No. The Second Circuit ruled that the DMCA “safe harbor” is inapplicable where a service provider is “willfully blind” of specific instances of infringement, as willful blindness is tantamount to knowledge. Here again, Judge Stanton determined that Viacom came up short. He wrote that the examples of willful blindness proffered by Viacom “give at most information that infringements were occurring with particular works, and occasional indications of promising areas to locate and remove them.

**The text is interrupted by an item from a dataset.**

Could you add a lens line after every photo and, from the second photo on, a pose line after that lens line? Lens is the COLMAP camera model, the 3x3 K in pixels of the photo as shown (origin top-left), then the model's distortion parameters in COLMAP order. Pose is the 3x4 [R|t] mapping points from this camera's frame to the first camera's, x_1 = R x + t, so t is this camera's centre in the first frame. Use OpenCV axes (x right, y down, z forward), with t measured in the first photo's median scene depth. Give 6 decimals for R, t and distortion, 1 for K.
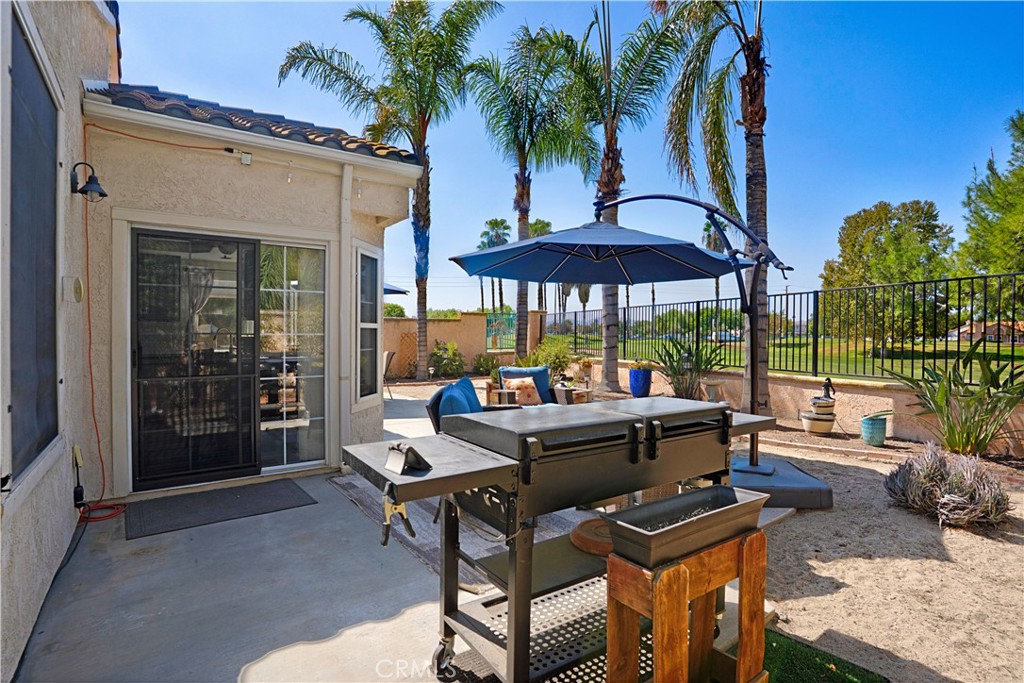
lens RADIAL K [[500.9, 0, 506.7], [0, 500.9, 343.6], [0, 0, 1]] dist [-0.078125, 0.035197]
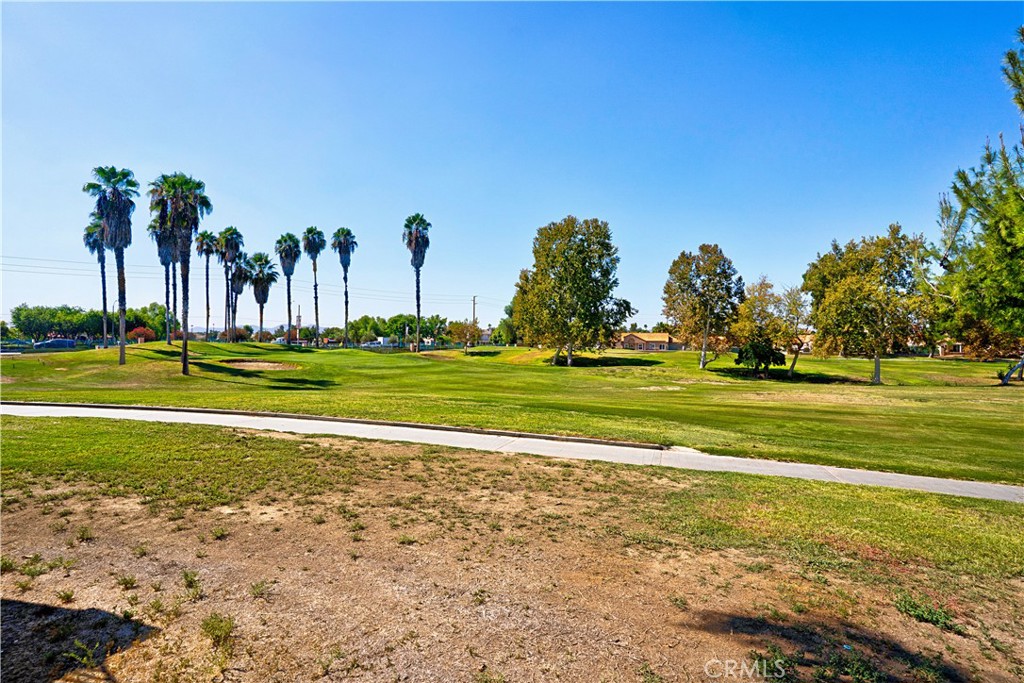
lens RADIAL K [[500.9, 0, 506.7], [0, 500.9, 343.6], [0, 0, 1]] dist [-0.078125, 0.035197]
pose [[0.823807, 0.001444, 0.566868, 0.043242], [0.007749, 0.999875, -0.013808, -0.002952], [-0.566817, 0.015768, 0.823693, 0.165180]]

The specific locations of infringements [i.e., the specific URLs of infringing videos, presumably] are not supplied: at most, an area of search is identified, and YouTube is left to find the infringing clip.” According to Judge Stanton, it does not matter that YouTube may have been able to readily locate infringing videos, as willful blindness does not equate to an affirmative duty to monitor and, under Section 512(m) of the DMCA, YouTube had no duty to “affirmatively seek[] facts indicating infringing activity.”

3. Did YouTube Have the “Right and Ability to Control” Infringements?

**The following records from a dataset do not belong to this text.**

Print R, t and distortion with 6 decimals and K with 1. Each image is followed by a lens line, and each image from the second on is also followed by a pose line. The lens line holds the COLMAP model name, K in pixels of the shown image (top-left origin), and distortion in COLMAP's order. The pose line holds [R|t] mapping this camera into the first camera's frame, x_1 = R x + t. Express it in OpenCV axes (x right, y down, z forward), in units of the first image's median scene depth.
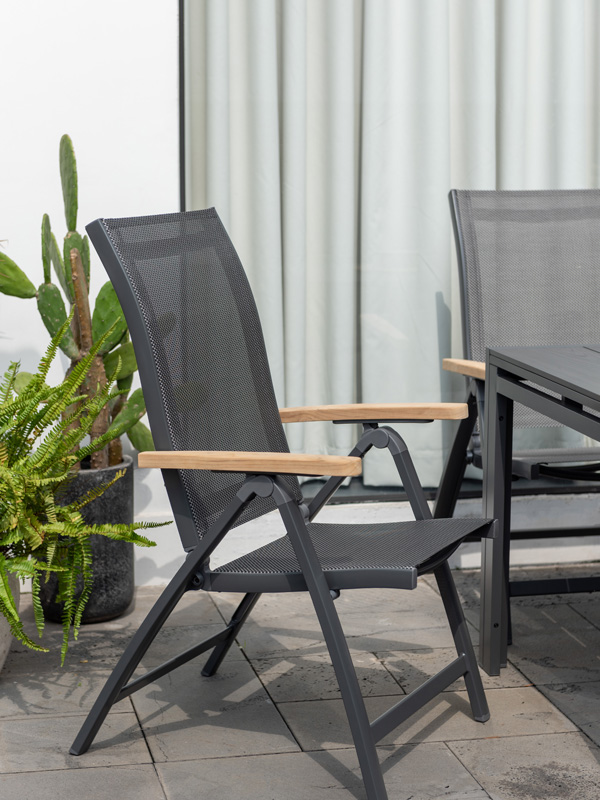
lens RADIAL K [[1737.0, 0, 300.0], [0, 1737.0, 400.0], [0, 0, 1]] dist [-0.023661, -0.377930]
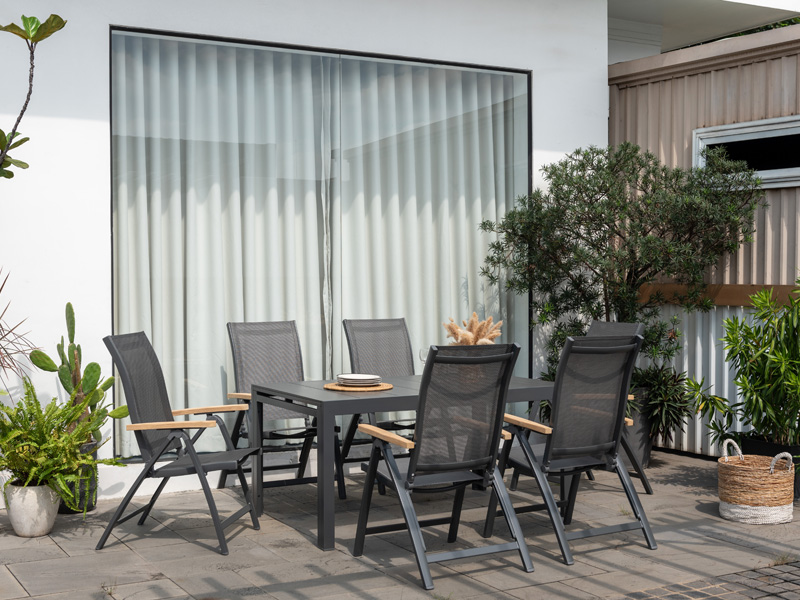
lens RADIAL K [[1129.6, 0, 400.0], [0, 1129.6, 300.0], [0, 0, 1]] dist [-0.008548, -0.023084]
pose [[0.956207, -0.011578, 0.292463, -0.170669], [0.052242, 0.989923, -0.131616, 0.078704], [-0.287992, 0.141131, 0.947176, -0.658982]]
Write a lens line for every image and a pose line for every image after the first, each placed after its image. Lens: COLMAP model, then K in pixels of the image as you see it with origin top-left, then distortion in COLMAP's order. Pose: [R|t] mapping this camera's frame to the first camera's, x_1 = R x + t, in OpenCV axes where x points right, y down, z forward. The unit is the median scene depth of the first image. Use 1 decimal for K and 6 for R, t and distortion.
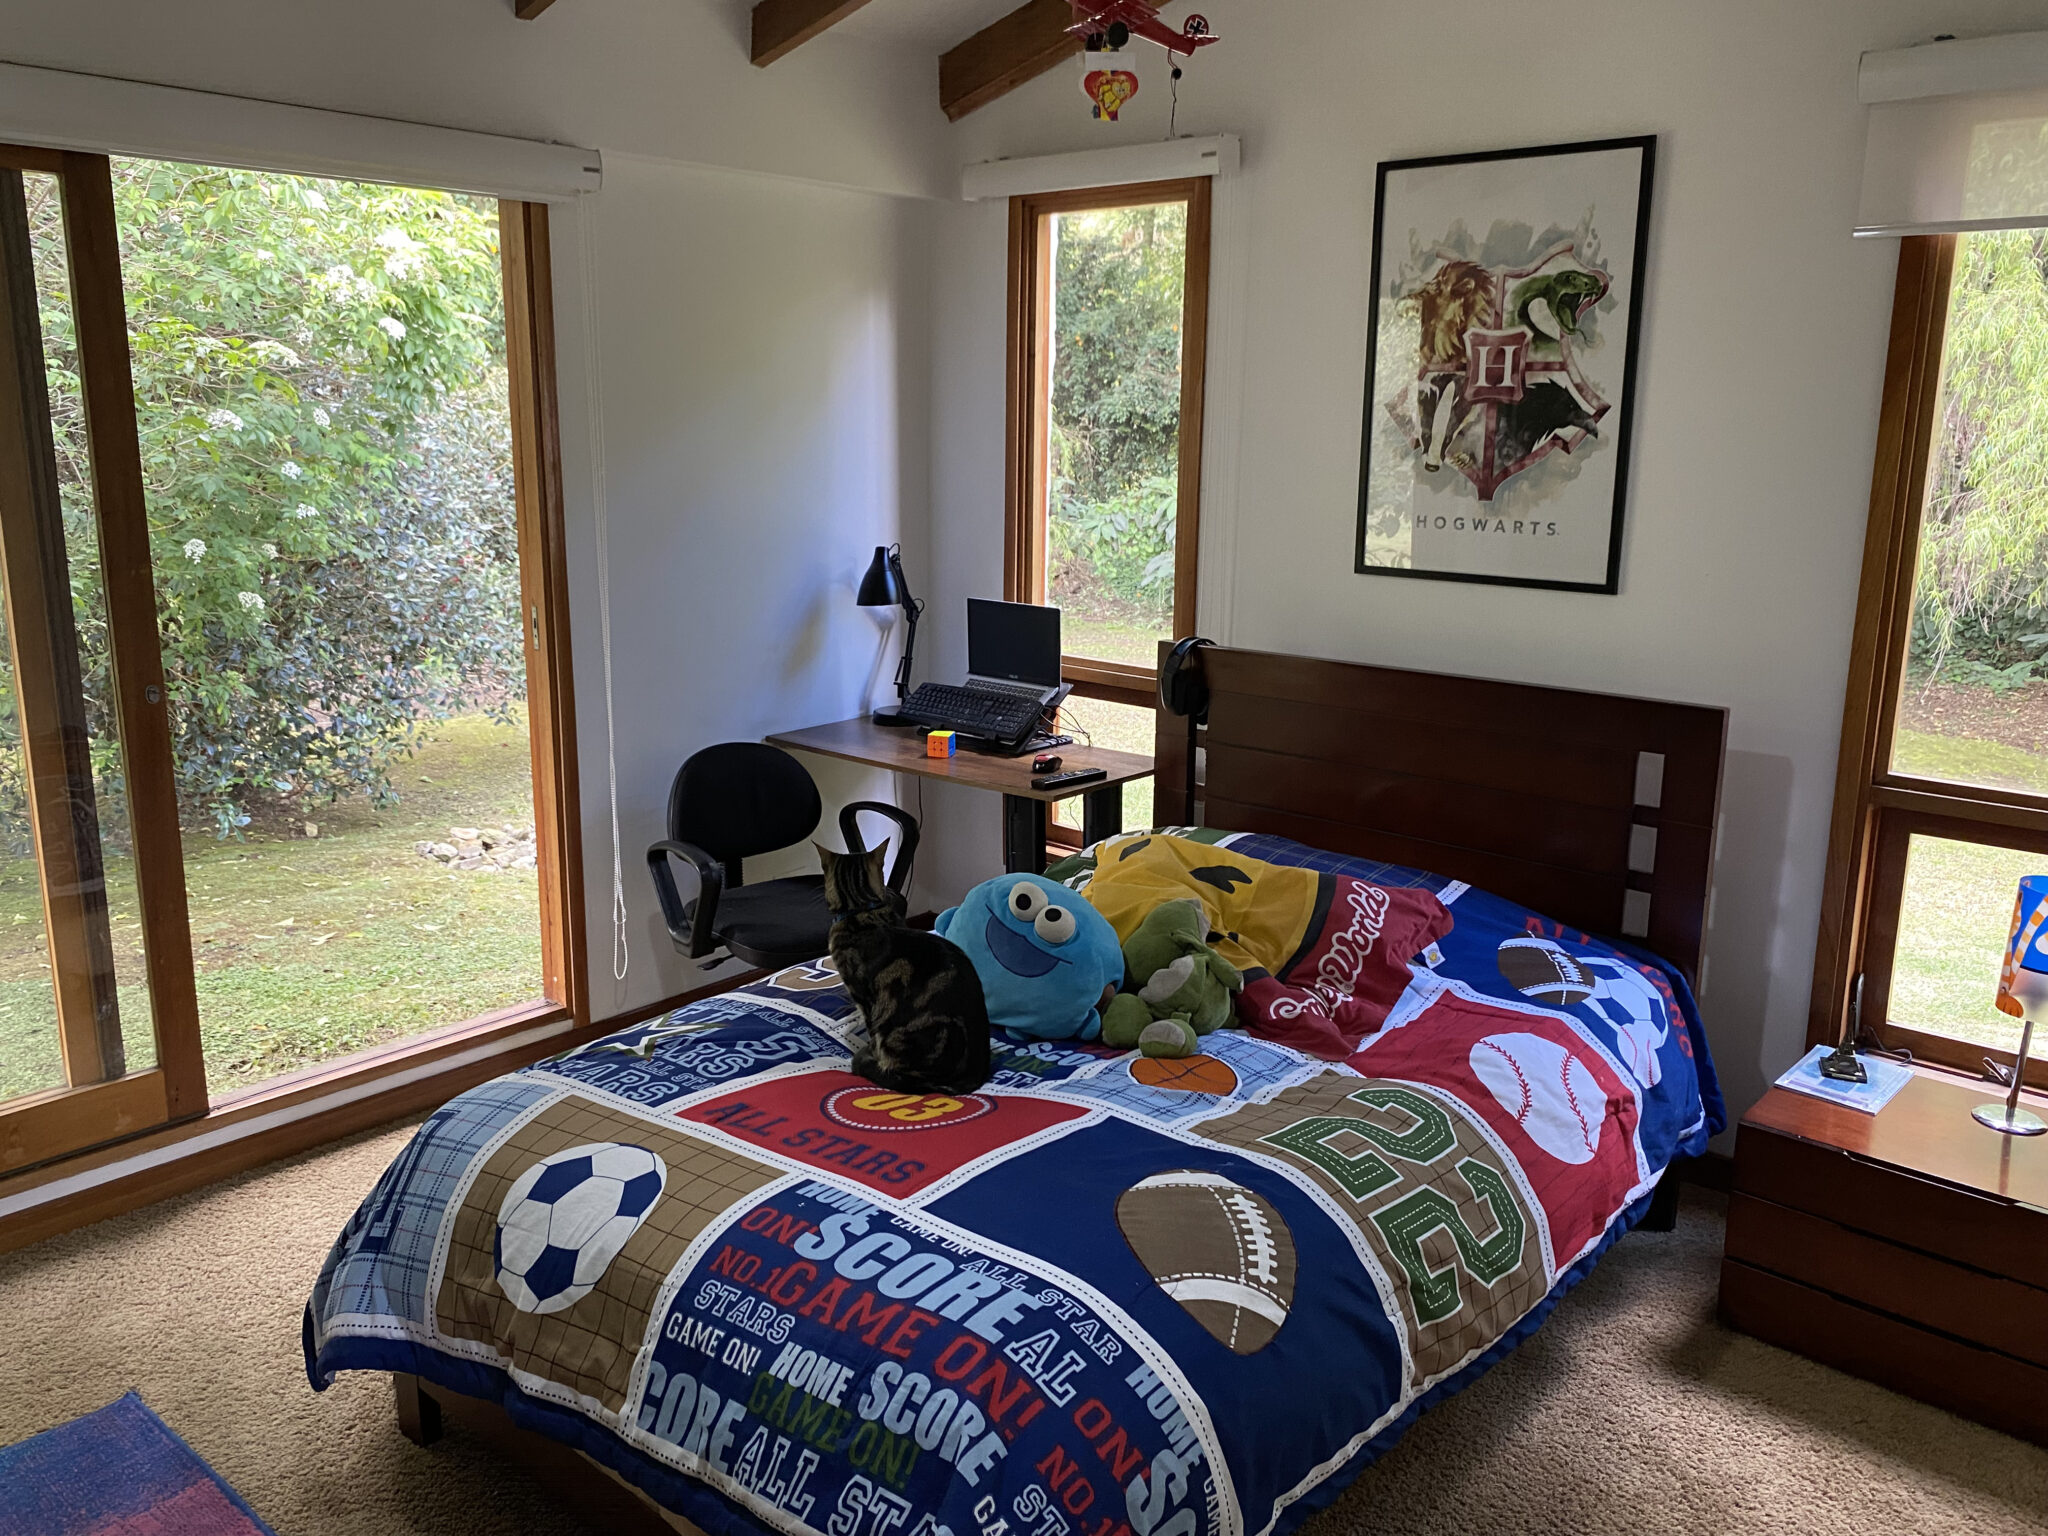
lens RADIAL K [[1562.3, 0, 1019.1], [0, 1562.3, 770.4], [0, 0, 1]] dist [0.056275, -0.076828]
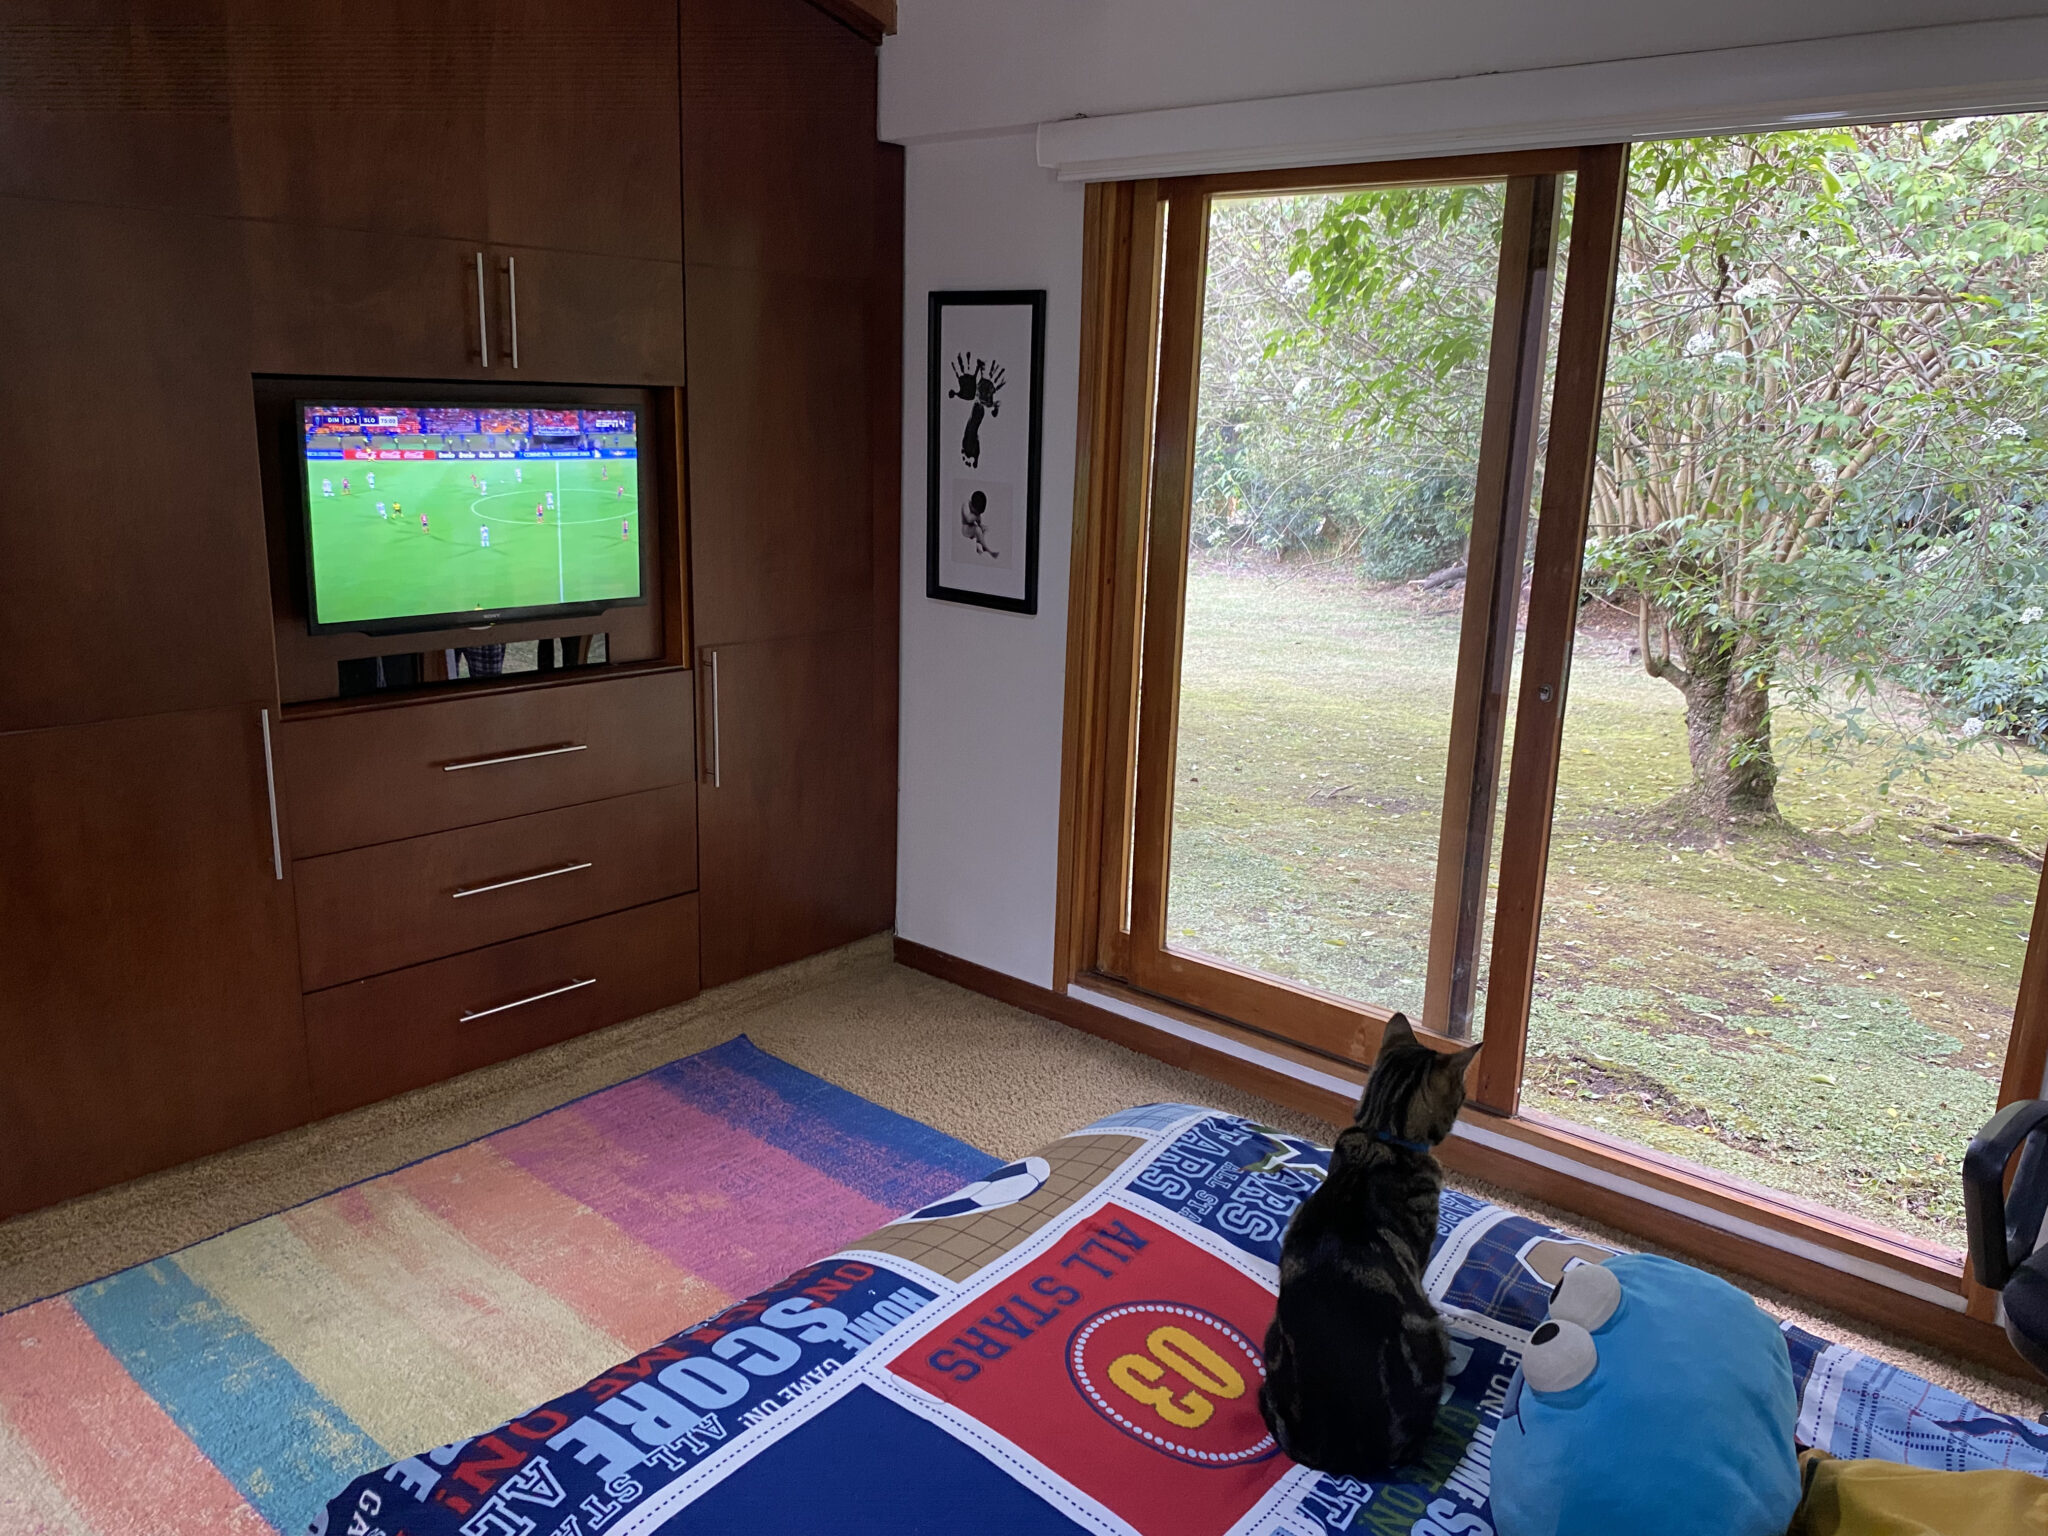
lens RADIAL K [[1562.3, 0, 1019.7], [0, 1562.3, 758.6], [0, 0, 1]] dist [0.056275, -0.076828]
pose [[0.010695, 0.227504, -0.973718, 0.682590], [-0.252388, 0.942860, 0.217522, -0.225993], [0.967567, 0.243429, 0.067503, 1.004186]]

No. Under the DMCA, a service provider loses “safe harbor” protection where it financially benefits from infringing conduct which it has the “right and ability to control,” regardless of whether knowledge of infringement exists. According to the Second Circuit, Viacom needed to show that YouTube had “something more” than the ordinary power to remove or block access to material posted on its website. Judge Stanton interpreted this as requiring Viacom to show that YouTube had influenced or participated in the infringement, i.e., by having “high levels of control over activities of users” (e.g., by pre-screening or editing user content) or engaging in “purposeful conduct” that actively encouraged infringement. “[K]nowledge of the prevalence of infringing activity, and welcoming it,” according to Judge Stanton, “does not itself forfeit the safe harbor.”

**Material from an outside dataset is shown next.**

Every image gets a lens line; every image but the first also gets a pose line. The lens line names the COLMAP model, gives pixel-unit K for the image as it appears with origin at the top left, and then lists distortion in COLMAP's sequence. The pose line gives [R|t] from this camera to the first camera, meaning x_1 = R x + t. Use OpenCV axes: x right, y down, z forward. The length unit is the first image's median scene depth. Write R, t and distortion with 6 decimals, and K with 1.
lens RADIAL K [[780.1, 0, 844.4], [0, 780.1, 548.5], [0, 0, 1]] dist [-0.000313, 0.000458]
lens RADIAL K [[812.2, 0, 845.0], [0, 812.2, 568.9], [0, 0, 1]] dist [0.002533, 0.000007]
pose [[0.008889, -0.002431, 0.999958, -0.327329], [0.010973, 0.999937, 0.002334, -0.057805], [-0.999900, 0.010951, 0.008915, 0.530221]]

The court found that the only evidence that YouTube may have pointed users to infringing videos was that two of the clips-in-suit were highlighted on its homepage. However, he determined that “no reasonable jury could conclude from that evidence that YouTube participated in its users’ infringing activities” in these two cases. One of the two clips was featured at the request of the creators of a work contained within the clip and the other was a promotional video of a comedy group featured at the request of the group’s manager. Judge Stanton summarized his conclusion as follows: “There is no evidence that YouTube induced its users to submit infringing videos, provided users with detailed instructions about what content to upload or edited their content, prescreened submissions for quality, steered users to infringing videos, or otherwise interacted with infringing users to a point where it might be said to have participated in their infringing activity.”

The Takeaway

The court was very reluctant to hold the service provider liable for hosting infringing material stored at the direction of users. According to the court, a service provider must have actual knowledge or be willfully blind of “the specific locations of infringements” to lose the DMCA “safe harbor” from copyright infringement liability. Essentially, a service provider must actually know (or be aware of facts and circumstances) that indicate that a video located at a specific URL is infringing. Anything short of this is apparently insufficient to strip a service provider of its DMCA protection.

Viacom has indicated it will appeal the case again to the Second Circuit.